There should be a ban on drinking

0 ( +0 / -0 )

@Kristianna-it is a well known fact that dancing unto the Lord is not considered a sin. It is also a known fact that judge and be judged is also a Bible truth.But most importantly where in the world does it say in the Bible "we" protect children by as a community setting a law to restrict ANYTHING?????? You're ability to remember the spare the rod spoil the child proverb fails to mention that that is talking to parents in their parenting!!!! Not all society on how to raise a commune. Parents would show their children appropriate dancing, parents would show their children how much to drink, parents would show their children that if you start down a road of drugs that we are all sinners and we can be forgiven with a u-turn. PARENTS. Not some NAZI ideal. Not some INTELLECTUAL ideal. Just family moving with the times. So Kristianna and Moondog, before you go setting up a bad example of Christians, it is well known also that other religions can be just as pig-headed about dancing-albiet the first Christians that came to Japan after the war were rather conservative, even most Christians nowadays would acknowledge that, but to say that Christians are the only ones that would be strict about dancing, (well just goes to proove that you havent even seen Footloose) is false. I would even suggest that it is purposefully misleading. Havent you even questioned whether the Bible is true? Researched anything? Not realizing that other religions are a lot more restrictive of dancing I would suggest that you arent even Christian. But this law being updated is good. Who would have even guessed that such a law existed with all the dancing, dancing classes etc going on. But perhaps that is the purpose of articles such as this; to phish comments. And to me that is almost as pathetic as some of the comments here.

1 ( +1 / -0 )

Dance license? That's as stupid a law as prohibition.

0 ( +0 / -0 )

This is a law that was put in place under the allied occupation of Japan.

0 ( +0 / -0 )

Ok robots lets dance don't walk i stead just waltz the night away

0 ( +0 / -0 )

Just a few Days ago i spoke about this Law with a Friend, i told him that there are no Dancing Clubs left in Tokyo and she could not believe it!

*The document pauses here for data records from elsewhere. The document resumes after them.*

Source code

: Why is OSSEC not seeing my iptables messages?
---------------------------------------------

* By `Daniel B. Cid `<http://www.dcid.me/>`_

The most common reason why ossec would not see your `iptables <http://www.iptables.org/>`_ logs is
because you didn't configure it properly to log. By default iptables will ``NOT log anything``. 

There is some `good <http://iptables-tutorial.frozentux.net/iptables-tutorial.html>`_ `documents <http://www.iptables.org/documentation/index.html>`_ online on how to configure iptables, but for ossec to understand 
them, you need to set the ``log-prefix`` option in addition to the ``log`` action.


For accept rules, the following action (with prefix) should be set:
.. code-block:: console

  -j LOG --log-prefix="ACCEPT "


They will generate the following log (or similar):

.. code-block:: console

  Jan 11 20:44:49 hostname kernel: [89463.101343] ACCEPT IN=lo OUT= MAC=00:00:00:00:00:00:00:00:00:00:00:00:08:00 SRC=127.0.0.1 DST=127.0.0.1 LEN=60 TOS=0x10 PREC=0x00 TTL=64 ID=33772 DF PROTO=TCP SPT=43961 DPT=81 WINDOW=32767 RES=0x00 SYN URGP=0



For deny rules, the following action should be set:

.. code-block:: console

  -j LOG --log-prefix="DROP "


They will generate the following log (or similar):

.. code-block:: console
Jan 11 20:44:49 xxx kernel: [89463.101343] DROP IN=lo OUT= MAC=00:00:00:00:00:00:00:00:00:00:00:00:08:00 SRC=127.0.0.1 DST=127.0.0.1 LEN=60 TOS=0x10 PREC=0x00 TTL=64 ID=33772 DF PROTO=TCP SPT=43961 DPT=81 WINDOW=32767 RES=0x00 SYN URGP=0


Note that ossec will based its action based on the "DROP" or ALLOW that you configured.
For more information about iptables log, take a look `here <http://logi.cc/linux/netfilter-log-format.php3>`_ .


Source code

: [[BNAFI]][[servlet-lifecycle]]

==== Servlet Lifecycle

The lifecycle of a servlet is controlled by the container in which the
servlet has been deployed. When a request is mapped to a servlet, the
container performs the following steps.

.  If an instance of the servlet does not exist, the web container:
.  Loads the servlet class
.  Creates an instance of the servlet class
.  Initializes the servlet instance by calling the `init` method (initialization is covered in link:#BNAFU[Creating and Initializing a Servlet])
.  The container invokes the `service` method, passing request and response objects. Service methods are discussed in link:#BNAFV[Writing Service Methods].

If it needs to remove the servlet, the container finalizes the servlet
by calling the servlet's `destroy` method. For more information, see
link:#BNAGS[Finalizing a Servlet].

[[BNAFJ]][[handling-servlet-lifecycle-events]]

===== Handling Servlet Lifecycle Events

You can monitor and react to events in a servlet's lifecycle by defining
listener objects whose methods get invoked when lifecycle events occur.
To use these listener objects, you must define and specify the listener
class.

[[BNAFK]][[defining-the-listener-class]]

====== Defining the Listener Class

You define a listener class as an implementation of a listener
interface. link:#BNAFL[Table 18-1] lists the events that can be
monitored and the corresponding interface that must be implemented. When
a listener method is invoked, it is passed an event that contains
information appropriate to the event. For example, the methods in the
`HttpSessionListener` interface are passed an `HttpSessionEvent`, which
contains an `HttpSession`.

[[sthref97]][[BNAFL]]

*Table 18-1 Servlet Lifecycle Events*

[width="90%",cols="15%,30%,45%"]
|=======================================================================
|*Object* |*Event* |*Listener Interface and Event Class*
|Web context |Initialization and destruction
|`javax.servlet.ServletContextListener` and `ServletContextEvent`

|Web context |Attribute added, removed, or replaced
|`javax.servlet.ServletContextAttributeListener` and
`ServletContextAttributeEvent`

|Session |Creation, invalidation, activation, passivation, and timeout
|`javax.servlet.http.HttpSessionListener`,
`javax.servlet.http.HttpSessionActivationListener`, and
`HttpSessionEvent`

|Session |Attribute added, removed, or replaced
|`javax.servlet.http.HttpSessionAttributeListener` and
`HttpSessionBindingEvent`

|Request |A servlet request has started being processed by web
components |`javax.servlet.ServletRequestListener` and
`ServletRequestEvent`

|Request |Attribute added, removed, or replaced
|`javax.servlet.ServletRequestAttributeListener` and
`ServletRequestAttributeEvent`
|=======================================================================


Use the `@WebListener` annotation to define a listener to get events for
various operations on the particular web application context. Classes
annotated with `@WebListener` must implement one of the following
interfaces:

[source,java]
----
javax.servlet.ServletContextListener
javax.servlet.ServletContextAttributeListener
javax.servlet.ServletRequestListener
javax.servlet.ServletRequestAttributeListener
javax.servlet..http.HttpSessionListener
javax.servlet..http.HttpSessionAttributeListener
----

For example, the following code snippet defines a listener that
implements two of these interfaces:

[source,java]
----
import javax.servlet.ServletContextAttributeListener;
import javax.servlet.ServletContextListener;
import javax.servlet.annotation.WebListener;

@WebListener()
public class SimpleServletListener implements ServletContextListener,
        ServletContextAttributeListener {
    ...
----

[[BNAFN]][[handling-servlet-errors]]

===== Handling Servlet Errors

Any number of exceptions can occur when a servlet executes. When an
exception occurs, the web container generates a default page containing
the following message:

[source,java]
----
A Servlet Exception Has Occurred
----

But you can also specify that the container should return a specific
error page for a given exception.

Think about the coming Olympics and no Dancing allowed, Rofl!

But i need to agree, many People i know who love to Dance are at least a bit "Strange" and i love strange People!

Do Abe is dancing too? After Curfew?

0 ( +1 / -1 )

Disco's were popular in the late 80s and early nineties bubble and places like the "Crazy Cock" and "Happy Cock" and "Off Broadway" were popular in Fukuoka in the 1990s. I guess that they were illegal. I wonder if they are still going, or whether the Japanese have stopped dancing.

0 ( +0 / -0 )

people overestimate the subject...and spucky thats utter bullshit,Tokyo has more than enough clubs this law only affects small clubs and they never touched proper dance music places in tokyo so not sure what all the fuss is about.

1 ( +1 / -0 )

Wow, never knew that Japan was like that small town in "Footloose".

-1 ( +0 / -1 )

Japan is not a small town, the law has been there to target cabarets and only applies to places that don't have large dedicated dance floor , it was used only lately and very seldom to extort police pressure ( probably ), that said with public pressure that misfired and now that law being edited to the current era.

It gets ridiculous attention abroad because of sensational media outlets like RA that strive on AD space... There is tons of good clubs in Japan and quite a few good ones in Tokyo.